6. We do not directly compare the two variables in this study, but use a binary variable (oppose/support) for the ancillary comparative analysis. First, the introduction (Hungary) and a subsequent increase (Germany, Switzerland) of a carbon tax make people evaluate different concepts in our view. Second, in Hungary we have a middle category (do not support, do not oppose). In Hungary we create the binary variable by using the answers support and strongly support as the positive variable and oppose or strongly oppose as a negative variable. As a robustness check we use middle categories and do not knows in the estimation but this does not change the results, see Table B8 in online Appendix B.

7. For Germany, online Appendix Figure A1b additionally depicts the regional variation of our subjective exposure variable.

8. Recently, the importance of the distributional divide between home owners and tenants in progressing energy transition has generated some scholarly interest (Jansma et al. 2022; Schaffer 2023; Voeten 2023). Home owners can more easily participate in and make their property fit for the energy transition (buying solar panels, changing their heating system, electrifying their homes) to avert rising prices due to carbon taxes, while tenants often have to cope with higher energy prices without being able to do much against this. Their landlords would have to do it, but as energy costs are mostly borne by the tenants themselves they have little incentive to do so.

9. To account for the possibility that trust and political trust could be highly correlated, and thus the two specifications measure the same thing, we also ran the general trust models controlling for political trust. We find that the two types of trusts have an independent association with support for carbon taxes. See the results in online Appendix B, Table B7.

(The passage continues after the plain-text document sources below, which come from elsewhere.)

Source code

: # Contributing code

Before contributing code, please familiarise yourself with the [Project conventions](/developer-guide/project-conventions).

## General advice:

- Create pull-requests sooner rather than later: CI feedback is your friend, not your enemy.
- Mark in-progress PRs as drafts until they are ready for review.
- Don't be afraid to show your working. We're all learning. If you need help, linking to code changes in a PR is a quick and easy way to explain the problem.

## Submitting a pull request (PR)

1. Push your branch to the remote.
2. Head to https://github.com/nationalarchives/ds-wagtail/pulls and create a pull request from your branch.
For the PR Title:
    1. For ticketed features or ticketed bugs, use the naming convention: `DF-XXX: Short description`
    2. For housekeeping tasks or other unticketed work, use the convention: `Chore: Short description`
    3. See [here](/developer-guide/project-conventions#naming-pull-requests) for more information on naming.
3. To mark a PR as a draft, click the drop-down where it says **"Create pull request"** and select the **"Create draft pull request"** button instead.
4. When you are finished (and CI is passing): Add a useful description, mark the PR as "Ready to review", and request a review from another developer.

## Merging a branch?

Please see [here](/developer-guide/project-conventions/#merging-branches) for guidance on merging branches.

10. We do this, first, to account for the unobserved heterogeneity between the cases. For this purpose, the models contain country-region dummies. The mixed-effect model combines the fixed-effects and mixed-effects models in a hierarchical way. With the fixed effects we control for the unmeasured characteristics within each individual region. However, we also believe that the provinces are related to each other and the concern for environmental issues became such a global phenomenon that we cannot treat the cases as isolated, and thus we want to account for the possibility that the people in each province are exposed to similar news and trends. Specifically, we believe that people with different levels of trust in the different regions might relate to government policies similarly. We allow for this possibility with the random effects.

11. In online Appendix B we show the same models with fixed effects (Table B2–B5) and models with a binary dependent variable (support, do not support) (Table B6). Furthermore, we show that the results hold in Hungary as well (Table B4, Figure B4).

12. We also ran the regressions when we only included the exposure to solar panels and its interactions with trusts. We find that indeed exposure to solar panels drives our results. We report these results in online Appendix B, Table B6.

13. We gathered objective measures of exposure to renewable energy sources in Switzerland and Germany by calculating financial flows associated with EEG renumerations in Germany and Kostendeckende Einspeisevergütung (KEV) renumerations in Switzerland. As the financial flows depend on the renewable capacity within the area, it can serve as a good proxy of how locally exposed people are. Including these measures as controls did not alter the results. These findings are presented in online Appendix B, Table B1.